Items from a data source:
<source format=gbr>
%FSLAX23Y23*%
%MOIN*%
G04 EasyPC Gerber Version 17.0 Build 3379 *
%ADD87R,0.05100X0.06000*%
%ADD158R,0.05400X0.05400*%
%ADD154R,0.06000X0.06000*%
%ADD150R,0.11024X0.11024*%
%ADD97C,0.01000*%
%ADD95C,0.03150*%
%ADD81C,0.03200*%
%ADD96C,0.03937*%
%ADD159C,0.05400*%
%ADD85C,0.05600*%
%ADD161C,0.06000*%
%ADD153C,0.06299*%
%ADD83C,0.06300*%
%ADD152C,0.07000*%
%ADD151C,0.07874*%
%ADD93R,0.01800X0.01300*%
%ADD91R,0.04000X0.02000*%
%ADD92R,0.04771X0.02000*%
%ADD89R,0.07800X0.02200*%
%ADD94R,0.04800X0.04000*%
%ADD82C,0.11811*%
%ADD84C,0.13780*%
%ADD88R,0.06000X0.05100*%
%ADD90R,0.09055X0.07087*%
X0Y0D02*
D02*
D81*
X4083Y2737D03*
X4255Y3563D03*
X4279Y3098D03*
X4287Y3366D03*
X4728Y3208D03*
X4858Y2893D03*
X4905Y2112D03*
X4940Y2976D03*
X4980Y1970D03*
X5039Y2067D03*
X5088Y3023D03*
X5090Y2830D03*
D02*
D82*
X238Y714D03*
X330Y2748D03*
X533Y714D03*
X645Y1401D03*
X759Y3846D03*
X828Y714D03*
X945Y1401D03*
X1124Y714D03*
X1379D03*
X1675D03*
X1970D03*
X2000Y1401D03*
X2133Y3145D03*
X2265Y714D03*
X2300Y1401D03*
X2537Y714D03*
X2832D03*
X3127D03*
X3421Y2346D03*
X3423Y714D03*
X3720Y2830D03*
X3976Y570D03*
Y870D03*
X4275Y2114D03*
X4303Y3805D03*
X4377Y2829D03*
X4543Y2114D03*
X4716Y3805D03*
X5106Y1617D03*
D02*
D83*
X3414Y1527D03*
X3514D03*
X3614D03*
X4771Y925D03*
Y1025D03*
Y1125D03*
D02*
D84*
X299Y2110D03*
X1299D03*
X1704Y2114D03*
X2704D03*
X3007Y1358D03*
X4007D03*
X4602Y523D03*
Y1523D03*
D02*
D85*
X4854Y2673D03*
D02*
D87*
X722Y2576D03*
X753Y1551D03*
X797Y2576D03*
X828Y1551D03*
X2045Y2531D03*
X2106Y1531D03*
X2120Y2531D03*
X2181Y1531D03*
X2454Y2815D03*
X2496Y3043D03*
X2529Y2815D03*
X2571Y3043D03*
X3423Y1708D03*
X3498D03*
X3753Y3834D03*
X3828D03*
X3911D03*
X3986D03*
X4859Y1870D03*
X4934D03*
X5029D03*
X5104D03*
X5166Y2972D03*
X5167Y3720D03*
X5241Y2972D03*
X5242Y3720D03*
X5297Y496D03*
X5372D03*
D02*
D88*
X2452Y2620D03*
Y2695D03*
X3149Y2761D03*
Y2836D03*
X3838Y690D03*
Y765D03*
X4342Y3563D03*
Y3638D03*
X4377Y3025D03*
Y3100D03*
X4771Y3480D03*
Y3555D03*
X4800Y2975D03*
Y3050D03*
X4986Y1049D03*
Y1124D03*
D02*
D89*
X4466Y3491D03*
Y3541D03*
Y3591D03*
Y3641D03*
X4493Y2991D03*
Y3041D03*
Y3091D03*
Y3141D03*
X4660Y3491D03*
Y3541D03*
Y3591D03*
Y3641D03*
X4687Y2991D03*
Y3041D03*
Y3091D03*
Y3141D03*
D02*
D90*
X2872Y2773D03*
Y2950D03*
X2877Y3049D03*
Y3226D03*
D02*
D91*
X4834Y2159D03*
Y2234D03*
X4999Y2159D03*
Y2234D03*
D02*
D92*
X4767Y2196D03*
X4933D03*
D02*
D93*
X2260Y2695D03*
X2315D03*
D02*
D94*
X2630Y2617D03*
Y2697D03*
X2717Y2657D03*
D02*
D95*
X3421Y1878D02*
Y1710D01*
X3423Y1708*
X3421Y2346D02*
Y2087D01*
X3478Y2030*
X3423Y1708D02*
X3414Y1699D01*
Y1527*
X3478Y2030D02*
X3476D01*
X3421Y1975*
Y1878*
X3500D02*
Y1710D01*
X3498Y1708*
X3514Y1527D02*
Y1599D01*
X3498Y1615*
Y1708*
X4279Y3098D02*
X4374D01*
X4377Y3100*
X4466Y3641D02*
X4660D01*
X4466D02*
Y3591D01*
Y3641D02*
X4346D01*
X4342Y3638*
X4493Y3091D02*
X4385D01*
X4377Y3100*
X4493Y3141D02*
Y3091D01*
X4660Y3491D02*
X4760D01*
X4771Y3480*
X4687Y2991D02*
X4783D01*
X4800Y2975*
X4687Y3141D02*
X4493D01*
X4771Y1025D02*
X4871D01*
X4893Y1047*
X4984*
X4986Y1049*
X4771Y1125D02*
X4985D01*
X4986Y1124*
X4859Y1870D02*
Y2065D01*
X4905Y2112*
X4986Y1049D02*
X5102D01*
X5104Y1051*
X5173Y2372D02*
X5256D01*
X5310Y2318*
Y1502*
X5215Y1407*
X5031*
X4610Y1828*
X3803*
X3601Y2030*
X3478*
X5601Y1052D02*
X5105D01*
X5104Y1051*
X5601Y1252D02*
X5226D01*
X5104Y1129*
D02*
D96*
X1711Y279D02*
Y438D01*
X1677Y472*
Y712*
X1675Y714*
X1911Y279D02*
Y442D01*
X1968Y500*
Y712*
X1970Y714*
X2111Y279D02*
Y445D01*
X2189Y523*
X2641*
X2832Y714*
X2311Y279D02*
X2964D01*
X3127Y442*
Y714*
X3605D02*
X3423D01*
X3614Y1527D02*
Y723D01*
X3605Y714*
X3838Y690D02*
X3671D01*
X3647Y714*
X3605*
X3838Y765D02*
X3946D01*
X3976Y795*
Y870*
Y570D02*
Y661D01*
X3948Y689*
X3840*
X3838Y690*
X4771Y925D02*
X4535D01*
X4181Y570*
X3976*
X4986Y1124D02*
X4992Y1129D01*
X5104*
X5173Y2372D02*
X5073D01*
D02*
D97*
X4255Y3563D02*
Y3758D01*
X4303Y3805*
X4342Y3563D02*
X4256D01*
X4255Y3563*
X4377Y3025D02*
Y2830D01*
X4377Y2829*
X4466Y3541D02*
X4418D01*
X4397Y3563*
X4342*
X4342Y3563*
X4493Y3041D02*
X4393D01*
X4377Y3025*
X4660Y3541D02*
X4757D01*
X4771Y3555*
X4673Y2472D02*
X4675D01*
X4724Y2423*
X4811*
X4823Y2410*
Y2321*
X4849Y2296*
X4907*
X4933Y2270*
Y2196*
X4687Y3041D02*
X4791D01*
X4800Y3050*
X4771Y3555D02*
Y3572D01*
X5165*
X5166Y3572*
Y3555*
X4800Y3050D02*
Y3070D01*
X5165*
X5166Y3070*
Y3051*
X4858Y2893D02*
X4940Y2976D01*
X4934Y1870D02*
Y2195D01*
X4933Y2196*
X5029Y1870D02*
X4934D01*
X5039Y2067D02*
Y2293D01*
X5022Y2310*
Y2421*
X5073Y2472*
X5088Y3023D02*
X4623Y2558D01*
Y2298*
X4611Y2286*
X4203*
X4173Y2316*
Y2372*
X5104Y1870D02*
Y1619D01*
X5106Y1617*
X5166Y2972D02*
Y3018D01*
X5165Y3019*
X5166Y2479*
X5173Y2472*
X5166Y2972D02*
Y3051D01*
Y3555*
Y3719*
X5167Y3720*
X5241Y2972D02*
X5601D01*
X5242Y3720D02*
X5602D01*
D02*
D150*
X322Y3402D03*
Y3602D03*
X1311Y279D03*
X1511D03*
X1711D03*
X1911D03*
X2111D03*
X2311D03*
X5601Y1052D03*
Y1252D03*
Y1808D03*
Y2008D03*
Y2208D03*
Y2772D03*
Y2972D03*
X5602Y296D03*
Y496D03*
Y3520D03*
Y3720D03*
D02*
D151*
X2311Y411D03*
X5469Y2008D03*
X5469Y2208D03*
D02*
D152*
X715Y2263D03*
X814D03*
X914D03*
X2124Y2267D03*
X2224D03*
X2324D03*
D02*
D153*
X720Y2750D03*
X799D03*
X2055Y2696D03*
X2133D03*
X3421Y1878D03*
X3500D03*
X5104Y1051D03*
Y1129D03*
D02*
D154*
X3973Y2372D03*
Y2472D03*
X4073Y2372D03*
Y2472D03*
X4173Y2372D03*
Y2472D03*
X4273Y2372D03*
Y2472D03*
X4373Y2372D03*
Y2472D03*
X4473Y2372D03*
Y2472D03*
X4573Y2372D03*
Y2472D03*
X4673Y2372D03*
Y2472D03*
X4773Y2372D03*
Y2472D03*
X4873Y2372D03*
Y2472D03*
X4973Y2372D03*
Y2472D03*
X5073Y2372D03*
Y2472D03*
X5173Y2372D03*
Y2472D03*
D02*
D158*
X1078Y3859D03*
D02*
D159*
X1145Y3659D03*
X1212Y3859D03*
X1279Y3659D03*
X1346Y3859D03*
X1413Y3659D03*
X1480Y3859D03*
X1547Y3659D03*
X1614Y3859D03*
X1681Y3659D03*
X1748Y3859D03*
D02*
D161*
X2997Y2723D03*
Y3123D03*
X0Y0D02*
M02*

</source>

* * *

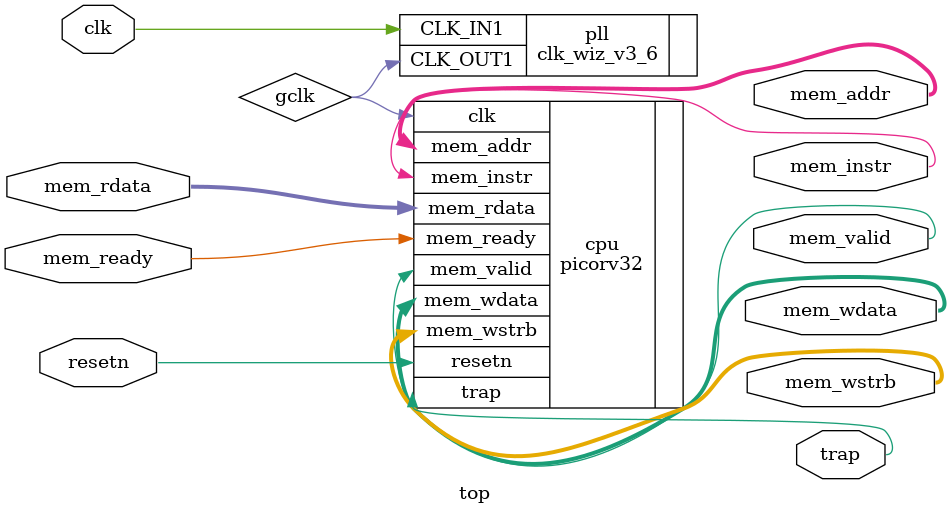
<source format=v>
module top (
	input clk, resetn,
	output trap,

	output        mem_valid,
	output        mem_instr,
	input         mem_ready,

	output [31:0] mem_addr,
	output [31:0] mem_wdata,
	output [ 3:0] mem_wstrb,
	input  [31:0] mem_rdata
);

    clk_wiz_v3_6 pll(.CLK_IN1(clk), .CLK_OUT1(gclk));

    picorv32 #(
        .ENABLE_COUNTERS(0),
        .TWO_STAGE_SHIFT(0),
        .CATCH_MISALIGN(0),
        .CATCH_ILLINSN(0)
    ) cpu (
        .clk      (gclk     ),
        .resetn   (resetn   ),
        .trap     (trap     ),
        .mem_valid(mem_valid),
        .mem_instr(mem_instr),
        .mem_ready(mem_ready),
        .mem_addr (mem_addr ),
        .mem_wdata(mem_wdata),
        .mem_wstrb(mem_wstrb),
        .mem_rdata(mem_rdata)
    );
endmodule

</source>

**Directions**
Only lines that contain "gclk" are needed, so copy each of them from the data.

**Result for this task**
    clk_wiz_v3_6 pll(.CLK_IN1(clk), .CLK_OUT1(gclk));
        .clk      (gclk     ),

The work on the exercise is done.